La segunda vuelta presidencial en Perú continuó con un escenario de alta incertidumbre debido a la mínima diferencia entre los candidatos Keiko Fujimori y Roberto Sánchez. Con más del 90 por ciento de las actas contabilizadas, ambos aspirantes se mantenían separados por una cantidad reducida de votos, lo que impide anticipar un resultado definitivo.
Keiko Fujimori, candidata de Fuerza Popular e hija del expresidente Alberto Fujimori, conservó una ligera ventaja durante buena parte del escrutinio.

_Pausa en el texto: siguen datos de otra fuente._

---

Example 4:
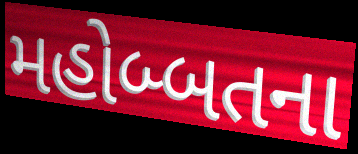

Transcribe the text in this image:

મહોબ્બતના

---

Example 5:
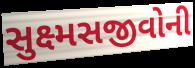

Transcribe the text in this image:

સુક્ષ્મસજીવોની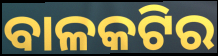
ବାଳକଟିର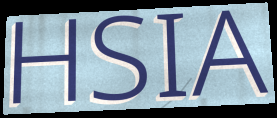
HSIA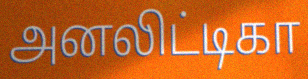
அனலிட்டிகா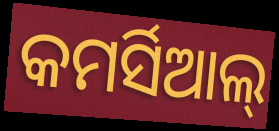
କମର୍ସିଆଲ୍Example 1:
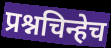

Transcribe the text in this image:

प्रश्नचिन्हेच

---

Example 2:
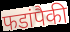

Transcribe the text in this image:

फडांपैकी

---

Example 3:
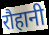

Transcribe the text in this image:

रौहानी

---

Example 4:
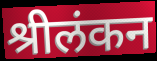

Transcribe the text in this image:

श्रीलंकन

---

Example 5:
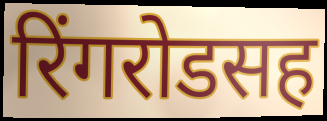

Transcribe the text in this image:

रिंगरोडसह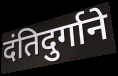
दंतिदुर्गाने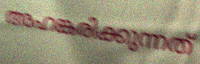
അഹങ്കരിക്കുന്നത്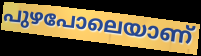
പുഴപോലെയാണ്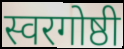
स्वरगोष्ठीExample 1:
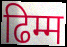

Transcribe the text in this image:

ढिम्म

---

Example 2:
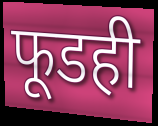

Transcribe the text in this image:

फूडही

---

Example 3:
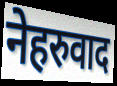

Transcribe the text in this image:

नेहरुवाद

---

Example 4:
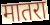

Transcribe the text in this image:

मातरा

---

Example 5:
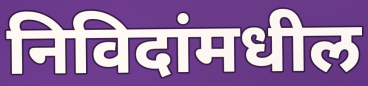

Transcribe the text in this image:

निविदांमधीलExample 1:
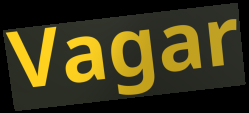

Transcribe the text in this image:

Vagar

Sin embargo, el avance en el conteo de votos procedentes de regiones rurales permitió que Roberto Sánchez redujera la diferencia e incluso llegara a colocarse momentáneamente por delante en algunos cortes oficiales.

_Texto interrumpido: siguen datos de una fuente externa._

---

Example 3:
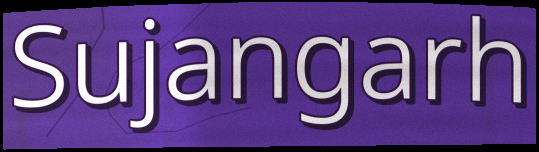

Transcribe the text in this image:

Sujangarh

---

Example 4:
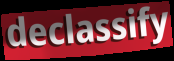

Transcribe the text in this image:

declassify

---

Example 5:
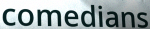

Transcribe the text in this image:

comediansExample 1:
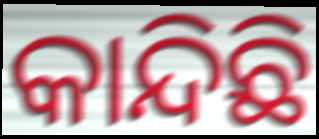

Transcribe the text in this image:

କାନ୍ଦିଛି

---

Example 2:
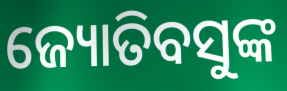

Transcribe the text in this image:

ଜ୍ୟୋତିବସୁଙ୍କ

Los conteos rápidos realizados por empresas encuestadoras también reflejaron un empate técnico. Una de las estimaciones más difundidas otorgó a Sánchez el 50.3 por ciento de los sufragios frente al 49.7 por ciento de Fujimori, una diferencia que se encuentra dentro del margen de error estadístico.

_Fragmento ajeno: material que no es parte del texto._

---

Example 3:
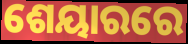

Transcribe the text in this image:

ଶେୟାରରେ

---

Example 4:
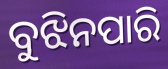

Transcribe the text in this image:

ବୁଝିନପାରି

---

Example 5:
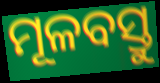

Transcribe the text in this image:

ମୂଳବସ୍ତୁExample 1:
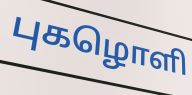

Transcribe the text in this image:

புகழொளி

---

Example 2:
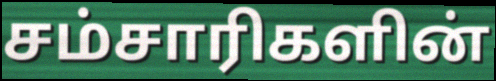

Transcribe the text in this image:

சம்சாரிகளின்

La estrecha disputa electoral generó reacciones en los mercados financieros peruanos. La moneda nacional registró una depreciación frente al dólar y la Bolsa de Valores de Lima presentó retrocesos, mientras inversionistas evaluaban los posibles efectos económicos del resultado electoral y de las propuestas impulsadas por ambos candidatos.
Las autoridades electorales pidieron esperar la conclusión del conteo oficial antes de declarar un ganador. Además de los votos pendientes dentro del país, aún resta contabilizar parte del sufragio emitido por ciudadanos peruanos residentes en el extranjero, un factor que podría resultar determinante en una contienda definida por márgenes mínimos.